Em relação à estimativa inicial divulgada em agosto de 2025, o milho grão, terceira área mais cultivada no Rio Grande do Sul, apresentou aumento na projeção. A produção passou de 5,7 milhões de toneladas para 5,9 milhões de toneladas, crescimento de 3%. O crescimento se deve ao aumento da área cultivada com o grão, que passou de 785 mil hectares para 803 mil hectares, crescimento de 2,3%. Fatores como o acesso às políticas públicas como os programas Irriga+ RS e Milho 100% também contribuem para o aumento da área cultiva e da produção.

Já o milho silagem apresenta redução de 6,9% na produção. O maior fator é devido à área que reduziu em 5,7% e na produtividade que deve ficar 1,3% menor, representando 968 mil toneladas a menos. No total, o milho silagem deve produzir 13 milhões de toneladas.

“Os dados que foram apresentados a partir do levantamento da Emater/RS-Ascar apontam uma revisão para baixo, em relação à estimativa inicial dos dados apresentados lá no início da safra, na Expointer. De modo geral, todos os grãos cultivados no Rio Grande do Sul, a estimativa inicial era o Estado colher 35 milhões de toneladas. Se tem uma revisão, e a estimativa é de colher quase 33 milhões de toneladas em todos os grãos. E é claro que tem municípios, assim como regiões, com perdas muito acentuadas, superiores a 50%, e se analisarmos pontualmente produtor a produtor, se tem produtores que as perdas são muito grandes e eventualmente podem até inviabilizar a colheita e que os prejuízos são muito grandes”, analisa o presidente Claudinei Baldissera.

“Os dados apresentados pela Emater mostram o impacto da estiagem na produção e a dificuldade que muitos produtores estão enfrentando. Por isso temos defendido uma solução mais ampla para o endividamento no campo, com a securitização das dívidas, para que o produtor volte a ter acesso a crédito e consiga financiar as próximas lavouras.
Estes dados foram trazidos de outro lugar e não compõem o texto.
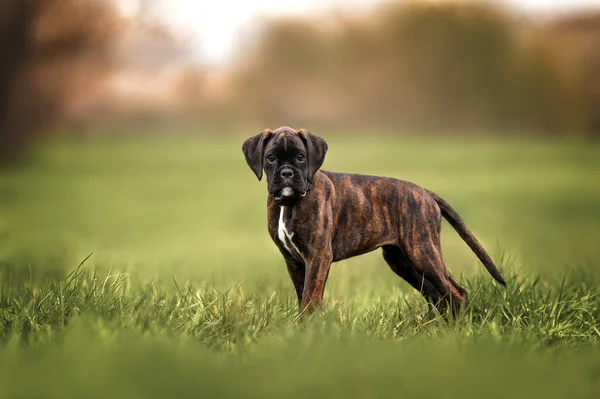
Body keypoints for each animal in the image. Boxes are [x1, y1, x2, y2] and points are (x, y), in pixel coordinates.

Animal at [241, 126, 504, 316]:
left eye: (300, 157)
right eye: (271, 157)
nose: (286, 173)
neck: (291, 203)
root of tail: (426, 193)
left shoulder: (318, 257)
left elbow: (310, 298)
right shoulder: (294, 261)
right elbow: (302, 296)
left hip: (422, 252)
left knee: (455, 293)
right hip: (402, 261)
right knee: (437, 294)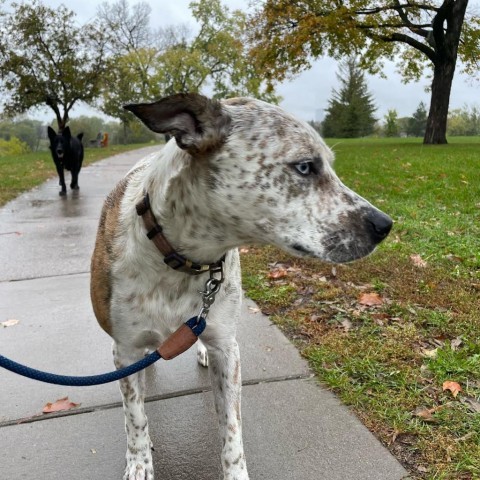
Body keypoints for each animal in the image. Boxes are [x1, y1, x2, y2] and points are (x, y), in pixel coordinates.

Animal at [91, 94, 394, 480]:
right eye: (305, 167)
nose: (385, 225)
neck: (181, 260)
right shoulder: (125, 349)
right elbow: (135, 416)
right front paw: (139, 461)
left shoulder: (228, 351)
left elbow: (232, 430)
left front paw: (235, 471)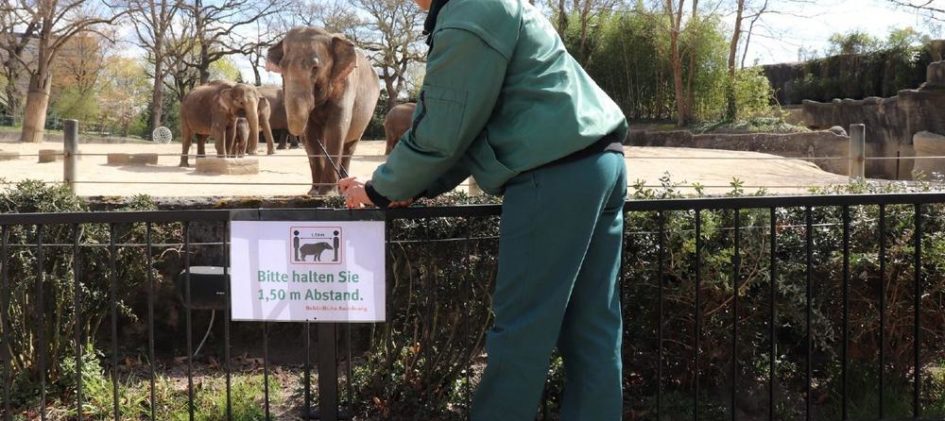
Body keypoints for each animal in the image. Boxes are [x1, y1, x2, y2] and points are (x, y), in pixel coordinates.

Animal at [267, 27, 381, 195]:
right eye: (282, 68)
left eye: (315, 68)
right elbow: (311, 134)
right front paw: (314, 193)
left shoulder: (345, 83)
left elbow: (336, 129)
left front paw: (327, 194)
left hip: (365, 117)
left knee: (349, 147)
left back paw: (343, 190)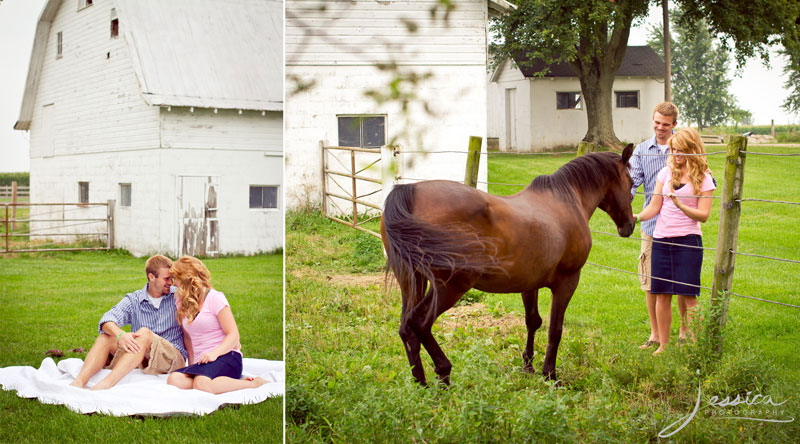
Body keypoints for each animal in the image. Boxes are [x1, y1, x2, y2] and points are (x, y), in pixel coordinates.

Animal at [378, 143, 636, 386]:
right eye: (632, 183)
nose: (629, 225)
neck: (566, 200)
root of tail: (410, 191)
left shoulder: (529, 283)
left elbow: (533, 321)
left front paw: (528, 367)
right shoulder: (567, 282)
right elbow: (555, 329)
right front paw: (550, 375)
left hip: (412, 281)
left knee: (406, 328)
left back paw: (421, 384)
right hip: (449, 286)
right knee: (419, 323)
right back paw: (443, 372)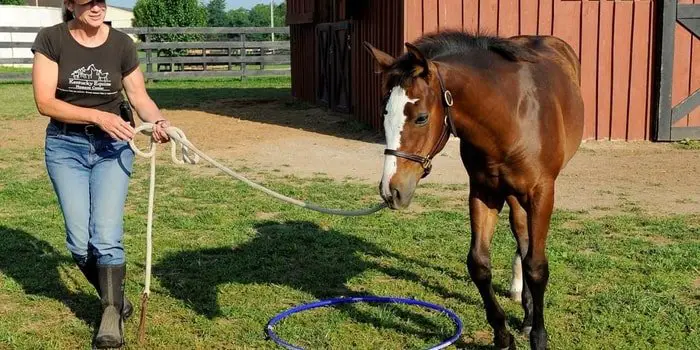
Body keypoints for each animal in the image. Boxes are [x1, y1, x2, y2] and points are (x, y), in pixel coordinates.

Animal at [366, 30, 584, 350]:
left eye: (421, 117)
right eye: (384, 113)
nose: (391, 190)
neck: (512, 116)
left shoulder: (542, 194)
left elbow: (537, 267)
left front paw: (538, 337)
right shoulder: (483, 192)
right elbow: (479, 264)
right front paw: (503, 335)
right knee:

Ao mesmo tempo, precisamos resolver o passado e preparar o futuro do agro gaúcho, ampliando a irrigação e investindo em políticas que reduzam a dependência do clima”, destacou o vice-governador Gabriel Souza.

O secretário da Agricultura, Pecuária, Produção Sustentável e Irrigação (Seapi), Edivilson Brum, afirma que a redução da produção de grãos em relação à projeção inicial é reflexo principalmente das condições climáticas que impactaram o desenvolvimento das lavouras em diferentes regiões do Estado. “Mesmo assim, quando comparamos com o ano passado, observamos um crescimento na produção. Os números também refletem as dificuldades enfrentadas pelos produtores rurais, ao longo dos anos, como o endividamento. Apesar de todas as dificuldades, o uso de tecnologias e práticas adequadas de manejo são essenciais para garantir a produtividade e renda”, ressaltou Brum.

“O trabalho da Emater nos permite chegar na ponta, em cada um dos produtores rurais, com as políticas públicas e programas do Estado. Um exemplo é o Programa Milho 100%, que já alcançou cerca de 40 mil produtores em 447 municípios com a distribuição de sementes, que se reflete nas boas perspectivas para a produção de milho na safra atual. Além disso, estamos executando o maior programa de recuperação de solos da história do Rio Grande do Sul, o Operação Terra Forte, que chegará a 15 mil famílias com análise de solo, apoio para aquisição de nutrientes e acompanhamento técnico da Emater, contribuindo para aumentar a produtividade e enfrentar melhor os desafios climáticos”, afirma o secretário de Desenvolvimento Rural, Gustavo Paim.